While the issues and implications of unregulated private surveillance services remain broadly unknown, DCAF is collaborating with states, the industry and civil society, such as Privacy International, to address the above-mentioned regulatory gaps. Following advocacy by DCAF and Privacy International, some states have already begun to recognise the need to include surveillance services in their regulations. In Nigeria, civil society organisations like African Law Foundation (AFRILAW), support state authorities by raising awareness among regulators who are currently working on including private surveillance in their regulation. Guatemala is developing its private security policy that will for the first time incorporate the use of emerging technologies in the sector. These examples show that although regulatory reform remains challenging, it is possible.
Conclusion
The discussion around regulating private surveillance services is gaining momentum, however concrete action is still lacking. To move beyond analysis and towards effective safeguards, clear legislative and institutional steps must be prioritised at both national and international levels.
Explicit recognition and inclusion in regulation: Private surveillance services must be clearly named and defined in international legal and policy frameworks. This recognition is essential to avoid loopholes and ambiguity – actors providing surveillance services should no longer escape scrutiny because they do not fit outdated security definitions that are disconnected from today’s landscape.
Prohibit harmful technology and ensure responsible use: Not all surveillance technologies should be permitted. States and international bodies must set clear limits on what can be developed, exported, or used by PMSCs.
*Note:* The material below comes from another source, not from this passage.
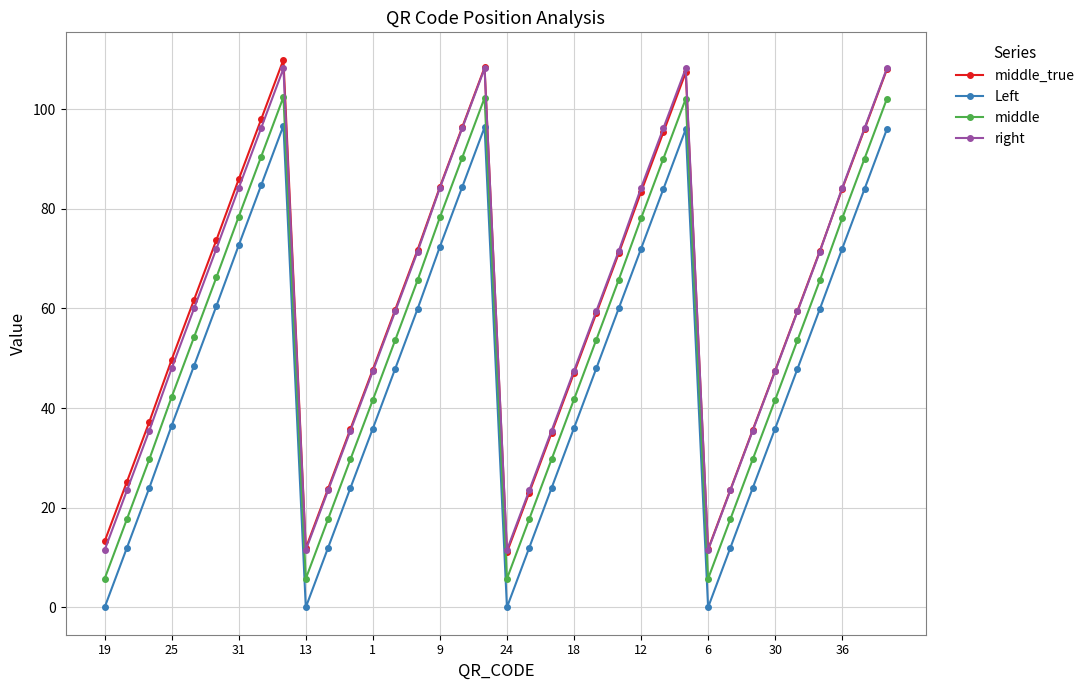

True or false: Left and middle cross at least once.

False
Licensing schemes should vet providers for transparency, human rights compliance, and legality—similar to arms control systems. Data processing is central to private surveillance, yet many actors operate outside relevant laws. Regulations must require full compliance with data protection standards, including consent, data minimisation, purpose limitation, and accountability.
Build on existing frameworks: The instruments referenced in this post offer useful foundations, but they must be applied in a way that addresses technological advancements. Rather than starting from scratch, these frameworks can guide international negotiations such as those ongoing at the UN in the open-ended intergovernmental working group elaborating on the content of an international regulatory framework relating to the activities of private military and security companies.
Equip oversight bodies to address the current challenges: Oversight bodies must be equipped with technical expertise to understand and regulate private surveillance services. Cooperation between relevant regulatory authorities (e.g. private security regulator, technology agencies, data protection commissions, human rights commissions) should be strengthened to share knowledge and streamline oversight. The PMSC industry should also be supported in updating its requirements and standards according to the evolution of surveillance services. DCAF is coordinating with International Code of Conduct Association (The Code’s oversight body) to ensure that the PMSC industry provides surveillance services that comply with human rights.
While not pretending to address all the challenges linked to privatised surveillance, these steps offer a clear path forward. As states and institutions revisit existing PMSC frameworks, these priorities can help ensure that surveillance technologies are not just powerful — but also governed, transparent, and human rights compliant.